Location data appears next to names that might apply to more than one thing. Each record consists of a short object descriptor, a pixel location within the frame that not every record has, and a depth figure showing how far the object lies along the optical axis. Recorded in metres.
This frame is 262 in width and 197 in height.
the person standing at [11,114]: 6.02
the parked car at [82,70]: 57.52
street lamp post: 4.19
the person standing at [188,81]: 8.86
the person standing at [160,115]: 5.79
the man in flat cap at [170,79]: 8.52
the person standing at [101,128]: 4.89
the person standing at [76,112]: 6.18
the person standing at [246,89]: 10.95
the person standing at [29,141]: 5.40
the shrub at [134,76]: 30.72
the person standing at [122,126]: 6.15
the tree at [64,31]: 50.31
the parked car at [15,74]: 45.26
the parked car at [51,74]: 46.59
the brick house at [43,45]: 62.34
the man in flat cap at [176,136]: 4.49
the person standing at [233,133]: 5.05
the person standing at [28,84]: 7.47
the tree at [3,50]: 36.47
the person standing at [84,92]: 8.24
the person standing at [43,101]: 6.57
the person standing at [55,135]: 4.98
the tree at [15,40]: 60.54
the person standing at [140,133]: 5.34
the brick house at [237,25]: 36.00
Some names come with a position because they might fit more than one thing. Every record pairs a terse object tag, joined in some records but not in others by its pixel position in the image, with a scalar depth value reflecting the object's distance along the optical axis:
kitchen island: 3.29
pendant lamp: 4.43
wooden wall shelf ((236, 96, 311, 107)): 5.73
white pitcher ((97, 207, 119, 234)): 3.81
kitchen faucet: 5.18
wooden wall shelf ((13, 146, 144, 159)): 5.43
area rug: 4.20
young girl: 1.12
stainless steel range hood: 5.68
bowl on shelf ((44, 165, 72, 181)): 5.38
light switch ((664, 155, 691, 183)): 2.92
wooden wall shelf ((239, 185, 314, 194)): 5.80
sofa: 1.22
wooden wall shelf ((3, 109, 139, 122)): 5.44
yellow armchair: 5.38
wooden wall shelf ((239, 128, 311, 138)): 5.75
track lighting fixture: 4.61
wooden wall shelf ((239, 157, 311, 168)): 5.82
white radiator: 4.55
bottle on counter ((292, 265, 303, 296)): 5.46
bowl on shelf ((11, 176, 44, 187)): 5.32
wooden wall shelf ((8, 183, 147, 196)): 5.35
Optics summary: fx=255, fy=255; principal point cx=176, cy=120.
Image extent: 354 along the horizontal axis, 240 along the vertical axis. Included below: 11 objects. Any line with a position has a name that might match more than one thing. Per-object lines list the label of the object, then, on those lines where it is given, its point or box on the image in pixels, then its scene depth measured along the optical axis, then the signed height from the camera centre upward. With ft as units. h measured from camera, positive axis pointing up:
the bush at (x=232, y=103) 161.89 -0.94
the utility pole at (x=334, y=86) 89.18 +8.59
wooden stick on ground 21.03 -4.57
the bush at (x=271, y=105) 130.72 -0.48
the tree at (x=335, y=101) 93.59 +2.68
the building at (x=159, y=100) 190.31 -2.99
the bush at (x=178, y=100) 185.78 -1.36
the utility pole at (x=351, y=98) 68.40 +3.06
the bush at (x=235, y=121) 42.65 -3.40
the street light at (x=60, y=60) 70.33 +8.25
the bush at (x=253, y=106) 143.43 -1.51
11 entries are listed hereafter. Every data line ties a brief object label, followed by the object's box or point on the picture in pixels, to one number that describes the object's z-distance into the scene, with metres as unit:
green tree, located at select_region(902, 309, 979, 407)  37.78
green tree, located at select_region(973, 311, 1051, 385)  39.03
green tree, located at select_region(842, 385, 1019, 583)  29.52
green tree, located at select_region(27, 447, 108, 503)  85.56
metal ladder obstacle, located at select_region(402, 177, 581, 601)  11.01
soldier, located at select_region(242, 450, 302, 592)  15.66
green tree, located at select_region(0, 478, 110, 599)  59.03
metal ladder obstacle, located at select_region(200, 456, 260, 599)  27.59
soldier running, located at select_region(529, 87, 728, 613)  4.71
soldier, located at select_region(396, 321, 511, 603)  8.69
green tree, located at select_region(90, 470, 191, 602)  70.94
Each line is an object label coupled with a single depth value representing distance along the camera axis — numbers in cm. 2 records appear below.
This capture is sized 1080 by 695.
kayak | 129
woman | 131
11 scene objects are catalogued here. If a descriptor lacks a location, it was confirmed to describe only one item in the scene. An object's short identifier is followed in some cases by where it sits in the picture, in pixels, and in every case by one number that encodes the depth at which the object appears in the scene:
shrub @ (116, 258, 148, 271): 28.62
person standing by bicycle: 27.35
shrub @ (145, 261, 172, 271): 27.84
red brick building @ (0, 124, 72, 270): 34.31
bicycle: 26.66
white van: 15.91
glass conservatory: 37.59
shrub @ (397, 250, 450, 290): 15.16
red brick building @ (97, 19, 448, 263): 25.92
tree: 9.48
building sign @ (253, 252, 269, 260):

§ PROBLEM
Every record, from top to bottom, must be transcribed exactly.

§ WRITTEN REPLY
Location data appears next to names that might apply to more than one thing. Each record consists of a short object descriptor, a pixel location within the frame that not every record has, and a depth figure showing how far the object lies along the optical axis. Recorded in metres.
This frame is 262 in width and 197 in height.
the person standing at [11,114]: 6.02
the parked car at [82,70]: 57.52
street lamp post: 4.19
the person standing at [188,81]: 8.86
the person standing at [160,115]: 5.79
the man in flat cap at [170,79]: 8.52
the person standing at [101,128]: 4.89
the person standing at [76,112]: 6.18
the person standing at [246,89]: 10.95
the person standing at [29,141]: 5.40
the shrub at [134,76]: 30.72
the person standing at [122,126]: 6.15
the tree at [64,31]: 50.31
the parked car at [15,74]: 45.26
the parked car at [51,74]: 46.59
the brick house at [43,45]: 62.34
the man in flat cap at [176,136]: 4.49
the person standing at [233,133]: 5.05
the person standing at [28,84]: 7.47
the tree at [3,50]: 36.47
the person standing at [84,92]: 8.24
the person standing at [43,101]: 6.57
the person standing at [55,135]: 4.98
the tree at [15,40]: 60.54
the person standing at [140,133]: 5.34
the brick house at [237,25]: 36.00
Some names come with a position because they might fit more than one thing. Every record pairs a terse object tag, joined in some records but not in others by its pixel position in the image, with a scalar depth value reflecting the object's distance along the optical axis:
kitchen island: 3.29
pendant lamp: 4.43
wooden wall shelf ((236, 96, 311, 107)): 5.73
white pitcher ((97, 207, 119, 234)): 3.81
kitchen faucet: 5.18
wooden wall shelf ((13, 146, 144, 159)): 5.43
area rug: 4.20
young girl: 1.12
stainless steel range hood: 5.68
bowl on shelf ((44, 165, 72, 181)): 5.38
light switch ((664, 155, 691, 183)): 2.92
wooden wall shelf ((239, 185, 314, 194)): 5.80
sofa: 1.22
wooden wall shelf ((3, 109, 139, 122)): 5.44
yellow armchair: 5.38
wooden wall shelf ((239, 128, 311, 138)): 5.75
track lighting fixture: 4.61
wooden wall shelf ((239, 157, 311, 168)): 5.82
white radiator: 4.55
bottle on counter ((292, 265, 303, 296)): 5.46
bowl on shelf ((11, 176, 44, 187)): 5.32
wooden wall shelf ((8, 183, 147, 196)): 5.35
Optics summary: fx=255, fy=255; principal point cx=176, cy=120.
Image extent: 354 along the horizontal axis, 240 along the vertical axis. Included below: 11 objects. Any line with a position has a name that might match more than one thing. Per-object lines list the label of the object, then, on those lines where it is given, its point or box on the image in pixels, then its scene depth measured along the optical axis, then the signed height from the camera centre upward. With ft as units. h measured from camera, positive axis pointing up:
the bush at (x=232, y=103) 161.89 -0.94
the utility pole at (x=334, y=86) 89.18 +8.59
wooden stick on ground 21.03 -4.57
the bush at (x=271, y=105) 130.72 -0.48
the tree at (x=335, y=101) 93.59 +2.68
the building at (x=159, y=100) 190.31 -2.99
the bush at (x=178, y=100) 185.78 -1.36
the utility pole at (x=351, y=98) 68.40 +3.06
the bush at (x=235, y=121) 42.65 -3.40
the street light at (x=60, y=60) 70.33 +8.25
the bush at (x=253, y=106) 143.43 -1.51
11 entries are listed hereafter. Every data line ties a brief object label, followed by the object's box or point on the picture in pixels, to one number that describes the object's z-distance into the scene, with metres as unit:
green tree, located at select_region(902, 309, 979, 407)  37.78
green tree, located at select_region(973, 311, 1051, 385)  39.03
green tree, located at select_region(842, 385, 1019, 583)  29.52
green tree, located at select_region(27, 447, 108, 503)  85.56
metal ladder obstacle, located at select_region(402, 177, 581, 601)  11.01
soldier, located at select_region(242, 450, 302, 592)  15.66
green tree, located at select_region(0, 478, 110, 599)  59.03
metal ladder obstacle, located at select_region(200, 456, 260, 599)  27.59
soldier running, located at select_region(529, 87, 728, 613)  4.71
soldier, located at select_region(396, 321, 511, 603)  8.69
green tree, located at select_region(90, 470, 191, 602)  70.94
Each line is an object label coupled with a single depth value representing distance along the camera axis — numbers in cm. 2 records appear below.
This capture is sized 1080 by 695.
kayak | 129
woman | 131
11 scene objects are catalogued here. If a descriptor lacks a location, it was confirmed to describe only one item in the scene. An object's short identifier is followed in some cases by where it sits in the picture, in pixels, and in every case by one number that encodes the depth at which the object appears in the scene:
shrub @ (116, 258, 148, 271): 28.62
person standing by bicycle: 27.35
shrub @ (145, 261, 172, 271): 27.84
red brick building @ (0, 124, 72, 270): 34.31
bicycle: 26.66
white van: 15.91
glass conservatory: 37.59
shrub @ (397, 250, 450, 290): 15.16
red brick building @ (97, 19, 448, 263): 25.92
tree: 9.48
building sign @ (253, 252, 269, 260):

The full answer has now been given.